Computed tomographic images. Preoperative computed tomographic scans (a) showed percutaneous endoscopic gastrostomy bumper (red arrow) fixing stomach properly. Postoperative computed tomographic scans (b) showed percutaneous endoscopic gastrostomy bumper (red arrow) dislodged from abdominal wall. Postoperative day 4 computed tomographic scans (c) showed percutaneous endoscopic gastrostomy bumper (red arrow) protrude from stomach

Fig. 2
figure 2

Anesthesia chart. sBP, systolic blood pressure; dBP, diastolic blood pressure; HR, heart rate; SpO2, saturation of percutaneous oxygen; PIP, peak inspiratory pressure

Fig. 3
figure 3

Computed tomographic images. Thoracic computed tomography showing a left-sided pneumothorax (red arrow) and mediastinal emphysema (blue arrow)

Discussion

We reported pneumoperitoneum due to PEG bumper dislodgement during ESD in a PEG patient. We initially suspected mediastinal emphysema caused by esophageal perforation because of the sudden intraoperative changes in circulatory and respiratory status. However, postoperative CT showed PEG bumper dislodgement and a large amount of intra-abdominal gas accumulation. We concluded that it was highly likely that the insufflation gas in the surgical field had accumulated in the stomach, leaked into the abdominal cavity through the gastrostomy hole, and caused mediastinal emphysema via the esophageal hiatus.
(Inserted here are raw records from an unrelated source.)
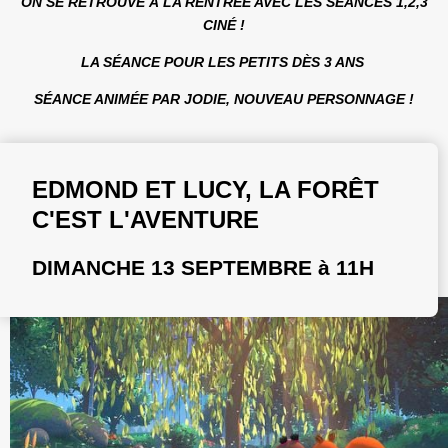
ON SE RETROUVE À LA RENTRÉE AVEC LES SÉANCES 1,2,3
CINÉ !
LA SÉANCE POUR LES PETITS DÈS 3 ANS
SÉANCE ANIMÉE PAR JODIE, NOUVEAU PERSONNAGE !
EDMOND ET LUCY, LA FORÊT
C'EST L'AVENTURE
DIMANCHE 13 SEPTEMBRE à 11H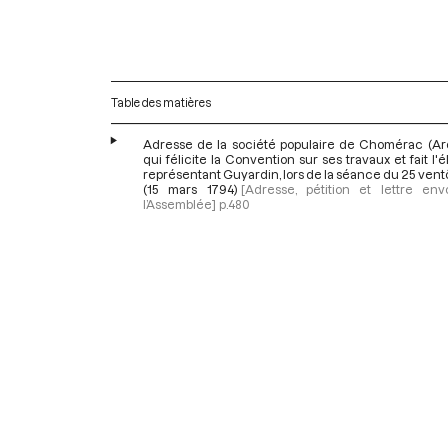
Table des matières
Adresse de la société populaire de Chomérac (Ar
qui félicite la Convention sur ses travaux et fait l'
représentant Guyardin, lors de la séance du 25 ventô
(15 mars 1794)
[Adresse, pétition et lettre en
l’Assemblée]
p.480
We believe that this increase in insufflation pressure may have exacerbated the patient’s respiratory depression. Pneumoperitoneum is a complication that occurs in as many as 50% of patients after PEG placement [2], but to our knowledge, there are no reports of PEG bumper dislodgement and pneumoperitoneum during esophageal ESD in PEG patients. Complications arising from CO2 insufflation include pneumothorax, mediastinal emphysema, and subcutaneous emphysema [4]. Pathways of CO2 gas leakage from the abdominal cavity to the thoracic cavity include surgically induced medically induced fistulae and diaphragmatic anatomy (e.g., esophageal hiatus and vena caval foramen) [5].

In the case of laparoscopic surgery, factors that increase the likelihood of subcutaneous emphysema, pneumothorax, and mediastinal emphysema include the flow rate and pressure of the delivered gas, and the gas usage should be recorded [6].
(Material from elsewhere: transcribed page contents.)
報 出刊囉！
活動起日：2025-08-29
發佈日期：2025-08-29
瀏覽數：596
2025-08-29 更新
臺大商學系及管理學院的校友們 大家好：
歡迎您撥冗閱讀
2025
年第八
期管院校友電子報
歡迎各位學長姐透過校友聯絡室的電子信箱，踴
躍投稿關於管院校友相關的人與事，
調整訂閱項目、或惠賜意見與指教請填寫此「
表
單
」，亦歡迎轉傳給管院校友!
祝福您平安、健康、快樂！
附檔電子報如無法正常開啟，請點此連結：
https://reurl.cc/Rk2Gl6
Several improvements can be made: First, in endoscopic esophageal surgery, we believe that the flow rate and pressure of the insufflation gas as well as the amount of gas used should be recorded as in laparoscopic surgery, because in PEG patients, air accumulation in the stomach may cause the PEG bumper dislodgement, resulting in pneumoperitoneum.

Second, intraoperative measures such as keeping the PEG button open or inserting a tube for degassing from the PEG may be useful to prevent PEG bumper dislodgement by reducing the increase in intragastric pressure.
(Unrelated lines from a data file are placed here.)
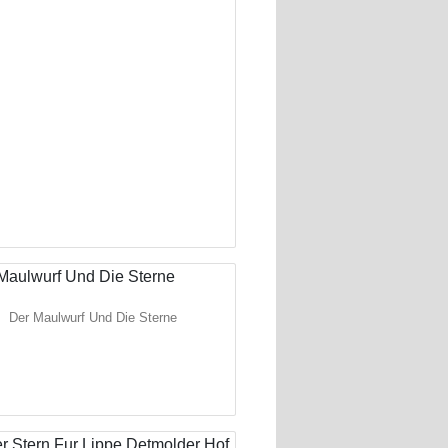
Der Maulwurf Und Die Sterne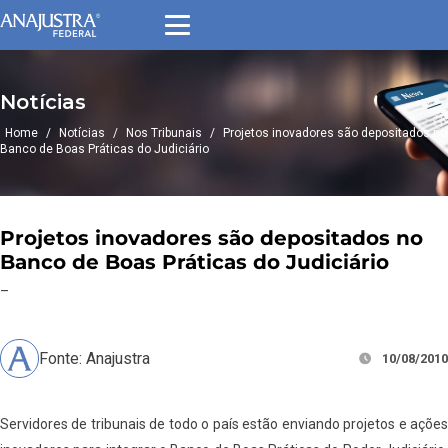
Notícias
Home
/
Notícias
/
Nos Tribunais
/
Projetos inovadores são depositados no
Banco de Boas Práticas do Judiciário
Projetos inovadores são depositados no
Banco de Boas Práticas do Judiciário
–
Fonte: Anajustra
10/08/2010
Servidores de tribunais de todo o país estão enviando projetos e ações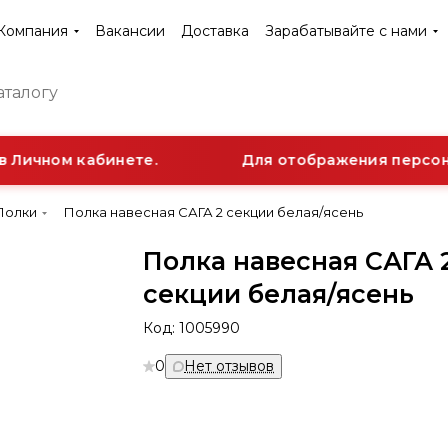
Компания
Вакансии
Доставка
Зарабатывайте с нами
 Личном кабинете.
Для отображения персона
Полки
Полка навесная САГА 2 секции белая/ясень
Полка навесная САГА 
секции белая/ясень
Код:
1005990
0
Нет отзывов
Third, it is important to remember that there is a possibility that the insufflation gas leaked into the abdominal cavity when the PIP, HR, and end-tidal CO2 (ETCO2) began to rise. In esophageal endoscopy, it is advisable to consider the possibility of subcutaneous emphysema, pneumothorax, or mediastinal emphysema when PIP, HR, and ETCO2 are elevated.

Conclusion

We experienced a case of circulatory and respiratory depression during ESD under general anesthesia due to pneumoperitoneum possibly caused by insufflation gas leakage in a PEG patient. Clinicians have to keep in mind the possibility of insufflation gas leakage when performing surgical procedures in PEG patients.